The middle innings moved very quickly – neither starter threw more than nine pitches in the fourth or fifth frame. Reliever Lenny Linsky walked two ValleyCats in the seventh, prompting this mound visit, but got out of the inning without allowing a run.
The series continues tonight at 7:05 p.m. Our hardware issues should be fixed tonight, so you can listen to Erik and Matt broadcast the game from Dutchess Stadium at tcvalleycats.com.
You know the Little League cliché: the worst player gets sent to right field. From Lucy Van Pelt to Timmy Lupus, right field has been memorialized as the least-important position, the place for the hopeless goofball.
Well, right field was pretty important at Joe Bruno Stadium on Sunday evening, as it was the site of the five biggest plays in Connecticut’s 3-1 win.
It started with a couple near-homers in the middle innings. Miles Hamblin – facing lefty Matt Crouse, his teammate at Ole Miss just one month earlier – drove a fastball well over the right-field wall, landing it near the tennis courts more than 400 feet away. But it was ruled just foul – the ball crossed the foul pole too high to get a clear look from an angle – and Hamblin eventually went down swinging.
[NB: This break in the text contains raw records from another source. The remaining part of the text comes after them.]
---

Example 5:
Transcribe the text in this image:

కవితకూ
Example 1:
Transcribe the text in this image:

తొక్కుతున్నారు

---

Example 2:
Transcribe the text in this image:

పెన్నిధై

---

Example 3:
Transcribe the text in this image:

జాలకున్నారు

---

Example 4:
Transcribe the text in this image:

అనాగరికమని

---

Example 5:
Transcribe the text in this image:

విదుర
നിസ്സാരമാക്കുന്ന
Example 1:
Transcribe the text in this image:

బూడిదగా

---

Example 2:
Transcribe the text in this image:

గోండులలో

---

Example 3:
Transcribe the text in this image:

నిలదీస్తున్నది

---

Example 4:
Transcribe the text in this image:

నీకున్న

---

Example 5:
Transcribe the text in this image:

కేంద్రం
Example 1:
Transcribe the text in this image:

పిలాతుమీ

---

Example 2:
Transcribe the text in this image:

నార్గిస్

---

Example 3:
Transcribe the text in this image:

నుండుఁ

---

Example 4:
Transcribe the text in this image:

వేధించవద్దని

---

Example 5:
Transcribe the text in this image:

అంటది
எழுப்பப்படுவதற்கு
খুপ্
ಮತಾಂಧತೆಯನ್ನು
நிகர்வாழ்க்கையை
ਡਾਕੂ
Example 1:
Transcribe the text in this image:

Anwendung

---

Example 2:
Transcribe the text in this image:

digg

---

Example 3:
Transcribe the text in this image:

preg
The very next batter was Connecticut third baseman Jason King, a fourth-round draft pick this year who showed some power in batting practice. He drove a line drive hard the opposite way, sending Drew Muren back to the wall … and leaping … and making the catch above the wall, taking a home run away from King. I thought initially that it might be one of those catches where the fielder jumps and catches the ball five feet from the fence, and his momentum carries him over – which describes about half of the “home run robbing” highlights that you see on Top 10 – but I asked Drew about it after the game, and he said it would have been gone.
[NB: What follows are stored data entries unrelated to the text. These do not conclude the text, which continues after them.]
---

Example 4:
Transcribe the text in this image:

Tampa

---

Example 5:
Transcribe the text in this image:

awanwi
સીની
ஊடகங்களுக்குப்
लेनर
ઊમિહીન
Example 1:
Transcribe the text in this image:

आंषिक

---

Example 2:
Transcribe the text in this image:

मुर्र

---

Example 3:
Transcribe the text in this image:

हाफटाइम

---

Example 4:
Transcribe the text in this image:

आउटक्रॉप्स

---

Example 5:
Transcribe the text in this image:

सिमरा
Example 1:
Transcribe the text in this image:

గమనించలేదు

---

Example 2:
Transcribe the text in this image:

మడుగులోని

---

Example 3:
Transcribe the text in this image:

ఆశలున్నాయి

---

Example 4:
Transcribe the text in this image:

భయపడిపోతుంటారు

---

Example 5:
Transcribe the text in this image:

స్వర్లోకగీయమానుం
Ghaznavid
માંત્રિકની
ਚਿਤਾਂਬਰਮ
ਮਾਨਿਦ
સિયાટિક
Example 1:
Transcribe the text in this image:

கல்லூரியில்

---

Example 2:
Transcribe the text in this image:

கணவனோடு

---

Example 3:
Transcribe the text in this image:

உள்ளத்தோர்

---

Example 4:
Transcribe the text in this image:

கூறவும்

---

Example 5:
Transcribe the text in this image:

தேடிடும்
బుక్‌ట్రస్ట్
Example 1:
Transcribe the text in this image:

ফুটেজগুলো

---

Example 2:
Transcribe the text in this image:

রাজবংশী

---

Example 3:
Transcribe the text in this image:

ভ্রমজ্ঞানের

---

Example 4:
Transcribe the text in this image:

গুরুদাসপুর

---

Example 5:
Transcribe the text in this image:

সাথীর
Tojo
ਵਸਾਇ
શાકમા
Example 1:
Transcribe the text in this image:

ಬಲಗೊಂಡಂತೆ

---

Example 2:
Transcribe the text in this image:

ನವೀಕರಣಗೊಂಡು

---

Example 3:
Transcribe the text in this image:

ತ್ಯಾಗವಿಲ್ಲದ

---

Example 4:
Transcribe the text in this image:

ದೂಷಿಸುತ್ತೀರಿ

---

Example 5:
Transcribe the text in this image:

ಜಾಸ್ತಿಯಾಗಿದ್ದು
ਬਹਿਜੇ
But in the ninth inning, the Tigers hit two blasts that Muren could do nothing about. King led off the inning with another opposite-field blast that reached the visitors’ bullpen – snapping a streak of ten consecutive outs for Connecticut, and 20 of 21 – and Zach Maggard followed with a no-doubter to right-center, also an opposite-field homer.
Zach Johnson gave the right-field corner a fitting farewell with a two-out RBI double in the bottom half of the ninth, plating the Cats’ only run.
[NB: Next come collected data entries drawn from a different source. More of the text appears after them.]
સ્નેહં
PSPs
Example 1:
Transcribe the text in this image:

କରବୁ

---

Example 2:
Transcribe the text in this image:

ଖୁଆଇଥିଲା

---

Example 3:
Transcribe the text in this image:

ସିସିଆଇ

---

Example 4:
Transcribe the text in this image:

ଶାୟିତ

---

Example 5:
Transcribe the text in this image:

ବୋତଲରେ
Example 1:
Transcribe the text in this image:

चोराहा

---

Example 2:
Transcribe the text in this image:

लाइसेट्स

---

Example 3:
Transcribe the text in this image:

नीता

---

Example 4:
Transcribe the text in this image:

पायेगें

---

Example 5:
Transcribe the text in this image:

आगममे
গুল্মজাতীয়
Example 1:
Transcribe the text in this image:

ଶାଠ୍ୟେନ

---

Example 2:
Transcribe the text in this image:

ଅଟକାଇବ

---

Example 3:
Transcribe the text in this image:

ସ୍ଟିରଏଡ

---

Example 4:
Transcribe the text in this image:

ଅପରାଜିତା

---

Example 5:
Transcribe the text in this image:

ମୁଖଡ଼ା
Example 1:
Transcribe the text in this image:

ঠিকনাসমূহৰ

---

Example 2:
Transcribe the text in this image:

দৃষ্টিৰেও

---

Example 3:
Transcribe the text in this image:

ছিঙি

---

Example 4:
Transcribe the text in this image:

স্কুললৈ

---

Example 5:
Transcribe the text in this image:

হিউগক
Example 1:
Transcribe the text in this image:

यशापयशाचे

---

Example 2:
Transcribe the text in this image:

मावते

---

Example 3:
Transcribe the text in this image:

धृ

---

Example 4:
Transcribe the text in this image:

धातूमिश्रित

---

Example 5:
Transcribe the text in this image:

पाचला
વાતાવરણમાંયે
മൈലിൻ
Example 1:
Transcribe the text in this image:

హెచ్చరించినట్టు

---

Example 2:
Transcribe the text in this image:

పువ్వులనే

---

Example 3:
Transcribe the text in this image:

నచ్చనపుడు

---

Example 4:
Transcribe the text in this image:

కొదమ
-Kyle Hallock gave up four hits in six innings, two of which were infield singles that leadoff hitter Chad Wright barely beat out. He had success early pitching with his slow stuff and then got everything going by the third inning, getting four or five of his six strikeouts with offspeed pitches against his 87-89 mph fastball. John Sickels of Minor League Ball had a brief writeup of Hallock this morning, which you should check out.
-I’ve seen a startling number of good changeups this season. Hallock told me before the season that his changeup was his out pitch (though not without some thought) and Juri Perez has a very good slowball, and we’ll get our first look at Nick Tropeano tonight, who Baseball America said might have had the best changeup among draft-eligible college players in the nation. A couple opponents have shown nice changeups as well, including Crouse last night.
-The most interesting moment of last night’s game: Ebert Rosario coming in with one on and two out in the ninth, throwing his warmup pitches, only to leave the mound with a smile before throwing a pitch. The story: Rosario had been suffering from strep throat for the previous couple of days, so he didn’t suit up for the games and wasn’t on the lineup card … and last night, manager Stubby Clapp forgot to add him back in, so he was ineligible to play. The mistake became unfortunate when Garrett Bullock, pitching without the platoon advantage, allowed Maggard’s two-run homer on the second pitch.